THE HERALD'S OPINION: Stockton ferry as part of a seamless public transport system

CITY-BOUND: A Stockton ferry heading towards Queens Wharf, Newcastle. Picture: Jonathan Carroll
CITY-BOUND: A Stockton ferry heading towards Queens Wharf, Newcastle. Picture: Jonathan Carroll

IN the years when the future of the Newcastle heavy rail line was still a subject of heated debate, there were parallel fears that a Sydney-centric state government was just waiting for an opportunity to save a bit more of its transport budget by axing the Stockton ferry.

Thankfully, this didn’t happen, and the ferry continues to operate, run by the French/Australian joint-venture Keolis Downer, which is also operating the government’s Newcastle buses and will run the light rail once construction is completed.

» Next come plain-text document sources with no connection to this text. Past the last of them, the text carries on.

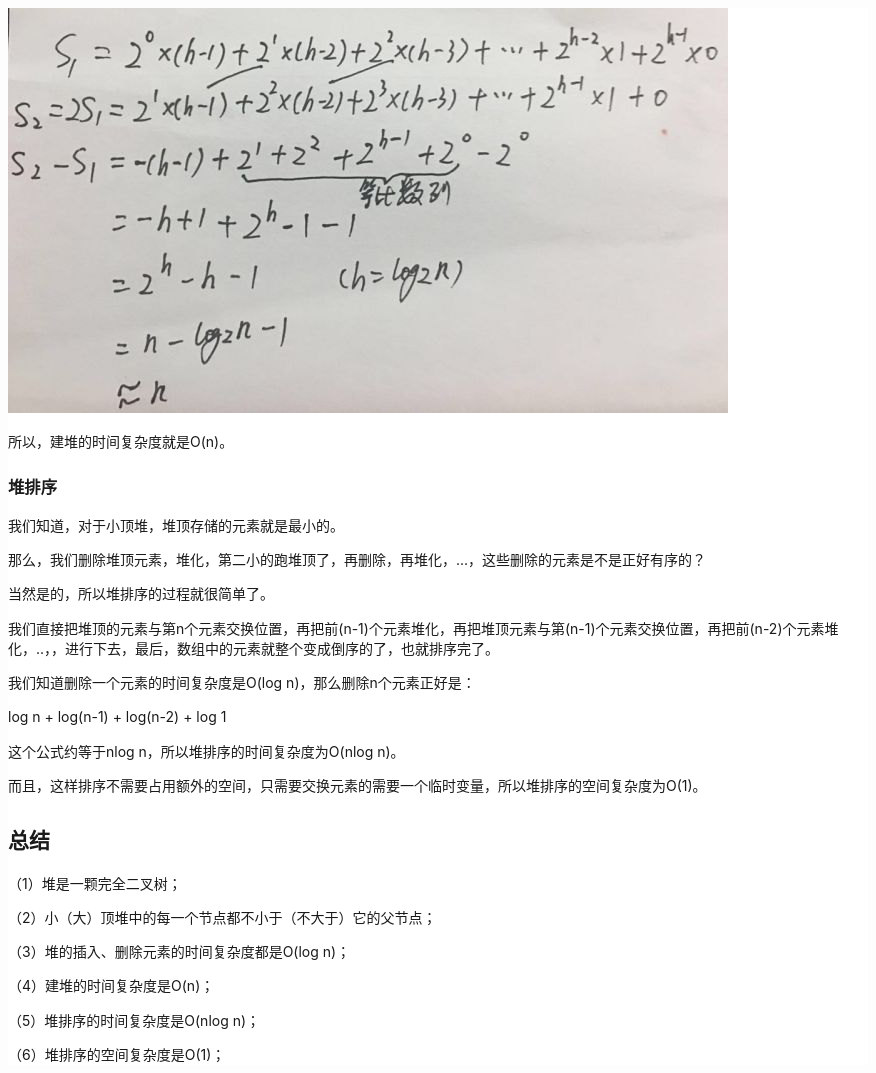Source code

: ![堆排序](./images/堆排序/堆排序10.jpg)

所以，建堆的时间复杂度就是O(n)。

### 堆排序

我们知道，对于小顶堆，堆顶存储的元素就是最小的。

那么，我们删除堆顶元素，堆化，第二小的跑堆顶了，再删除，再堆化，...，这些删除的元素是不是正好有序的？

当然是的，所以堆排序的过程就很简单了。

我们直接把堆顶的元素与第n个元素交换位置，再把前(n-1)个元素堆化，再把堆顶元素与第(n-1)个元素交换位置，再把前(n-2)个元素堆化，..，，进行下去，最后，数组中的元素就整个变成倒序的了，也就排序完了。

我们知道删除一个元素的时间复杂度是O(log n)，那么删除n个元素正好是：

log n + log(n-1) + log(n-2) + log 1

这个公式约等于nlog n，所以堆排序的时间复杂度为O(nlog n)。

而且，这样排序不需要占用额外的空间，只需要交换元素的需要一个临时变量，所以堆排序的空间复杂度为O(1)。

## 总结

（1）堆是一颗完全二叉树；

（2）小（大）顶堆中的每一个节点都不小于（不大于）它的父节点；

（3）堆的插入、删除元素的时间复杂度都是O(log n)；

（4）建堆的时间复杂度是O(n)；

（5）堆排序的时间复杂度是O(nlog n)；

（6）堆排序的空间复杂度是O(1)；
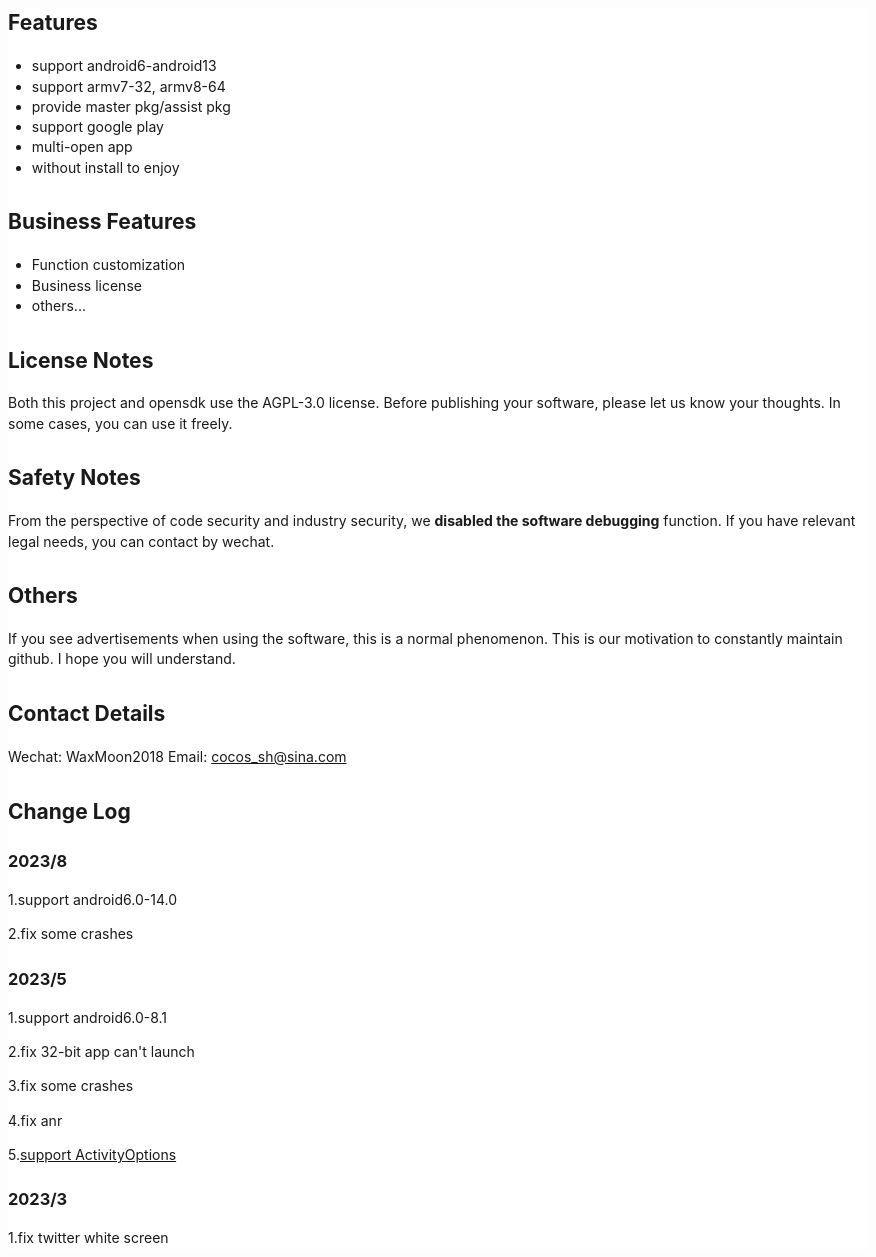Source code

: ## Features
*  support android6-android13
*  support armv7-32, armv8-64
*  provide master pkg/assist pkg
*  support google play
*  multi-open app
*  without install to enjoy

## Business Features
*  Function customization
*  Business license
*  others...


## License Notes
Both this project and opensdk use the AGPL-3.0 license. Before publishing your software, please let us know your thoughts. In some cases, you can use it freely.

## Safety Notes
From the perspective of code security and industry security, we **disabled the software debugging** function. If you have relevant legal needs, you can contact by wechat.

## Others
If you see advertisements when using the software, this is a normal phenomenon. This is our motivation to constantly maintain github. I hope you will understand.

## Contact Details
Wechat: WaxMoon2018
Email: cocos_sh@sina.com

## Change Log
### 2023/8
1.support android6.0-14.0

2.fix some crashes

### 2023/5
1.support android6.0-8.1

2.fix 32-bit app can't launch

3.fix some crashes

4.fix anr

5.[support ActivityOptions](https://github.com/WaxMoon/MultiApp/issues/29)

### 2023/3
1.fix twitter white screen
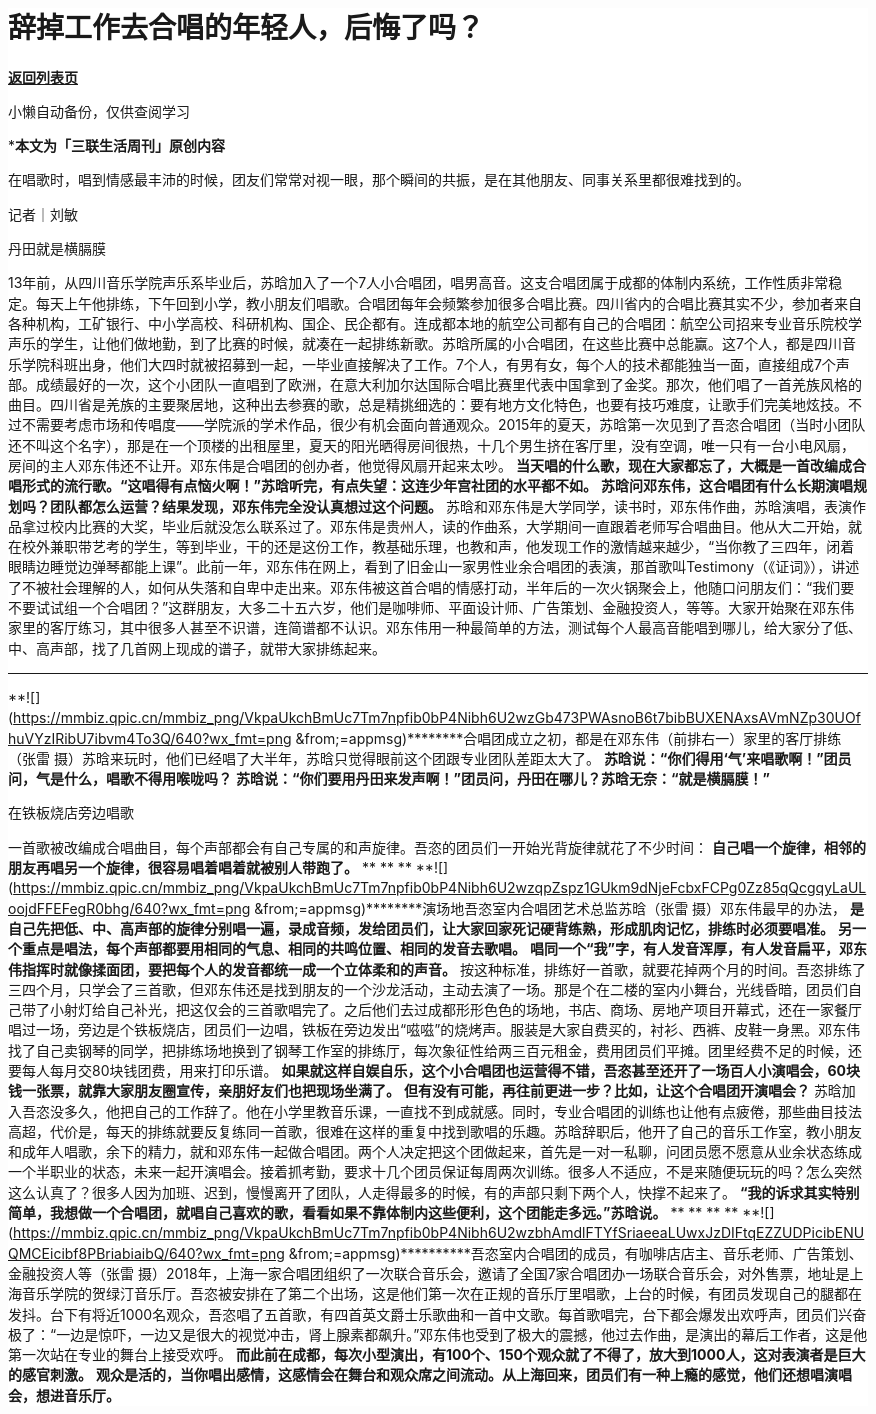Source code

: # 辞掉工作去合唱的年轻人，后悔了吗？

[**返回列表页**](/gzh/三联生活周刊)

小懒自动备份，仅供查阅学习

***本文为「三联生活周刊」原创内容**

  
  

在唱歌时，唱到情感最丰沛的时候，团友们常常对视一眼，那个瞬间的共振，是在其他朋友、同事关系里都很难找到的。  

  
  
记者｜刘敏  

丹田就是横膈膜

13年前，从四川音乐学院声乐系毕业后，苏晗加入了一个7人小合唱团，唱男高音。这支合唱团属于成都的体制内系统，工作性质非常稳定。每天上午他排练，下午回到小学，教小朋友们唱歌。合唱团每年会频繁参加很多合唱比赛。四川省内的合唱比赛其实不少，参加者来自各种机构，工矿银行、中小学高校、科研机构、国企、民企都有。连成都本地的航空公司都有自己的合唱团：航空公司招来专业音乐院校学声乐的学生，让他们做地勤，到了比赛的时候，就凑在一起排练新歌。苏晗所属的小合唱团，在这些比赛中总能赢。这7个人，都是四川音乐学院科班出身，他们大四时就被招募到一起，一毕业直接解决了工作。7个人，有男有女，每个人的技术都能独当一面，直接组成7个声部。成绩最好的一次，这个小团队一直唱到了欧洲，在意大利加尔达国际合唱比赛里代表中国拿到了金奖。那次，他们唱了一首羌族风格的曲目。四川省是羌族的主要聚居地，这种出去参赛的歌，总是精挑细选的：要有地方文化特色，也要有技巧难度，让歌手们完美地炫技。不过不需要考虑市场和传唱度——学院派的学术作品，很少有机会面向普通观众。2015年的夏天，苏晗第一次见到了吾恣合唱团（当时小团队还不叫这个名字），那是在一个顶楼的出租屋里，夏天的阳光晒得房间很热，十几个男生挤在客厅里，没有空调，唯一只有一台小电风扇，房间的主人邓东伟还不让开。邓东伟是合唱团的创办者，他觉得风扇开起来太吵。
**当天唱的什么歌，现在大家都忘了，大概是一首改编成合唱形式的流行歌。“这唱得有点恼火啊！”苏晗听完，有点失望：这连少年宫社团的水平都不如。**
**苏晗问邓东伟，这合唱团有什么长期演唱规划吗？团队都怎么运营？结果发现，邓东伟完全没认真想过这个问题。**
苏晗和邓东伟是大学同学，读书时，邓东伟作曲，苏晗演唱，表演作品拿过校内比赛的大奖，毕业后就没怎么联系过了。邓东伟是贵州人，读的作曲系，大学期间一直跟着老师写合唱曲目。他从大二开始，就在校外兼职带艺考的学生，等到毕业，干的还是这份工作，教基础乐理，也教和声，他发现工作的激情越来越少，“当你教了三四年，闭着眼睛边睡觉边弹琴都能上课”。此前一年，邓东伟在网上，看到了旧金山一家男性业余合唱团的表演，那首歌叫Testimony（《证词》），讲述了不被社会理解的人，如何从失落和自卑中走出来。邓东伟被这首合唱的情感打动，半年后的一次火锅聚会上，他随口问朋友们：“我们要不要试试组一个合唱团？”这群朋友，大多二十五六岁，他们是咖啡师、平面设计师、广告策划、金融投资人，等等。大家开始聚在邓东伟家里的客厅练习，其中很多人甚至不识谱，连简谱都不认识。邓东伟用一种最简单的方法，测试每个人最高音能唱到哪儿，给大家分了低、中、高声部，找了几首网上现成的谱子，就带大家排练起来。
** ** **
**![](https://mmbiz.qpic.cn/mmbiz_png/VkpaUkchBmUc7Tm7npfib0bP4Nibh6U2wzGb473PWAsnoB6t7bibBUXENAxsAVmNZp30UOfhuVYzIRibU7ibvm4To3Q/640?wx_fmt=png
&from;=appmsg)********合唱团成立之初，都是在邓东伟（前排右一）家里的客厅排练（张雷
摄）苏晗来玩时，他们已经唱了大半年，苏晗只觉得眼前这个团跟专业团队差距太大了。
**苏晗说：“你们得用‘气’来唱歌啊！”团员问，气是什么，唱歌不得用喉咙吗？**
**苏晗说：“你们要用丹田来发声啊！”团员问，丹田在哪儿？苏晗无奈：“就是横膈膜！”**

在铁板烧店旁边唱歌

一首歌被改编成合唱曲目，每个声部都会有自己专属的和声旋律。吾恣的团员们一开始光背旋律就花了不少时间：
**自己唱一个旋律，相邻的朋友再唱另一个旋律，很容易唱着唱着就被别人带跑了。** ** ** **
**![](https://mmbiz.qpic.cn/mmbiz_png/VkpaUkchBmUc7Tm7npfib0bP4Nibh6U2wzqpZspz1GUkm9dNjeFcbxFCPg0Zz85qQcgqyLaULoojdFFEFegR0bhg/640?wx_fmt=png
&from;=appmsg)********演场地吾恣室内合唱团艺术总监苏晗（张雷 摄）邓东伟最早的办法，
**是自己先把低、中、高声部的旋律分别唱一遍，录成音频，发给团员们，让大家回家死记硬背练熟，形成肌肉记忆，排练时必须要唱准。**
**另一个重点是唱法，每个声部都要用相同的气息、相同的共鸣位置、相同的发音去歌唱。**
**唱同一个“我”字，有人发音浑厚，有人发音扁平，邓东伟指挥时就像揉面团，要把每个人的发音都统一成一个立体柔和的声音。**
按这种标准，排练好一首歌，就要花掉两个月的时间。吾恣排练了三四个月，只学会了三首歌，但邓东伟还是找到朋友的一个沙龙活动，主动去演了一场。那是个在二楼的室内小舞台，光线昏暗，团员们自己带了小射灯给自己补光，把这仅会的三首歌唱完了。之后他们去过成都形形色色的场地，书店、商场、房地产项目开幕式，还在一家餐厅唱过一场，旁边是个铁板烧店，团员们一边唱，铁板在旁边发出“嗞嗞”的烧烤声。服装是大家自费买的，衬衫、西裤、皮鞋一身黑。邓东伟找了自己卖钢琴的同学，把排练场地换到了钢琴工作室的排练厅，每次象征性给两三百元租金，费用团员们平摊。团里经费不足的时候，还要每人每月交80块钱团费，用来打印乐谱。
**如果就这样自娱自乐，这个小合唱团也运营得不错，吾恣甚至还开了一场百人小演唱会，60块钱一张票，就靠大家朋友圈宣传，亲朋好友们也把现场坐满了。**
**但有没有可能，再往前更进一步？比如，让这个合唱团开演唱会？**
苏晗加入吾恣没多久，他把自己的工作辞了。他在小学里教音乐课，一直找不到成就感。同时，专业合唱团的训练也让他有点疲倦，那些曲目技法高超，代价是，每天的排练就要反复练同一首歌，很难在这样的重复中找到歌唱的乐趣。苏晗辞职后，他开了自己的音乐工作室，教小朋友和成年人唱歌，余下的精力，就和邓东伟一起做合唱团。两个人决定把这个团做起来，首先是一对一私聊，问团员愿不愿意从业余状态练成一个半职业的状态，未来一起开演唱会。接着抓考勤，要求十几个团员保证每周两次训练。很多人不适应，不是来随便玩玩的吗？怎么突然这么认真了？很多人因为加班、迟到，慢慢离开了团队，人走得最多的时候，有的声部只剩下两个人，快撑不起来了。
**“我的诉求其实特别简单，我想做一个合唱团，就唱自己喜欢的歌，看看如果不靠体制内这些便利，这个团能走多远。”苏晗说。** ** ** ** **
**![](https://mmbiz.qpic.cn/mmbiz_png/VkpaUkchBmUc7Tm7npfib0bP4Nibh6U2wzbhAmdlFTYfSriaeeaLUwxJzDIFtqEZZUDPicibENUQMCEicibf8PBriabiaibQ/640?wx_fmt=png
&from;=appmsg)**********吾恣室内合唱团的成员，有咖啡店店主、音乐老师、广告策划、金融投资人等（张雷
摄）2018年，上海一家合唱团组织了一次联合音乐会，邀请了全国7家合唱团办一场联合音乐会，对外售票，地址是上海音乐学院的贺绿汀音乐厅。吾恣被安排在了第二个出场，这是他们第一次在正规的音乐厅里唱歌，上台的时候，有团员发现自己的腿都在发抖。台下有将近1000名观众，吾恣唱了五首歌，有四首英文爵士乐歌曲和一首中文歌。每首歌唱完，台下都会爆发出欢呼声，团员们兴奋极了：“一边是惊吓，一边又是很大的视觉冲击，肾上腺素都飙升。”邓东伟也受到了极大的震撼，他过去作曲，是演出的幕后工作者，这是他第一次站在专业的舞台上接受欢呼。
**而此前在成都，每次小型演出，有100个、150个观众就了不得了，放大到1000人，这对表演者是巨大的感官刺激。**
**观众是活的，当你唱出感情，这感情会在舞台和观众席之间流动。从上海回来，团员们有一种上瘾的感觉，他们还想唱演唱会，想进音乐厅。**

Keolis Downer is promising to revolutionise the way the city’s public transport operates, and the early indications are that it plans to do this by increasing the number of services on offer, rather than cutting them. As things stand, it is running more than 40 ferry services in each direction on weekdays, based on a half-hour frequency but with slightly smaller gaps at the morning peak into Newcastle, and the afternoon peak back to Stockton.

Fears over the future of the ferry were fueled by falling patronage, with the Newcastle Herald reporting a drop of about 100,000 passengers between 2008 and 2011, when the number of annual ticketed boardings fell from 532,000 to 448,000.

The latest Opal card data shows the service is still carrying some 450,000 passengers a year, so in general terms, at least, it appears that the earlier decline in patronage has been stopped. This is good news, and an important consideration in a steadily growing push to have the Stockton ferry service expanded to include at least one – and possibly more – extra stops. As things stand, the government has marked an expanded ferry service as worthy of investigating in the coming “10 to 20 years, subject to business case development”: in other words, it doesn’t see enough demand at present. This is disappointing, because if the government is serious about having thousands more people live and work in a public-transport-oriented CBD, then expanding the ferry run to at least include a stop within easy walking distance of the Wickham transport interchange would seem to be a logical first step.

In its pitch to the government, and to the Hunter public, Keolis Downer made a lot of its commitment to creating seamless, multi-modal public transport systems. Finding a way to turn the Stockton ferry into a broader harbour service could be an early test of its abilities.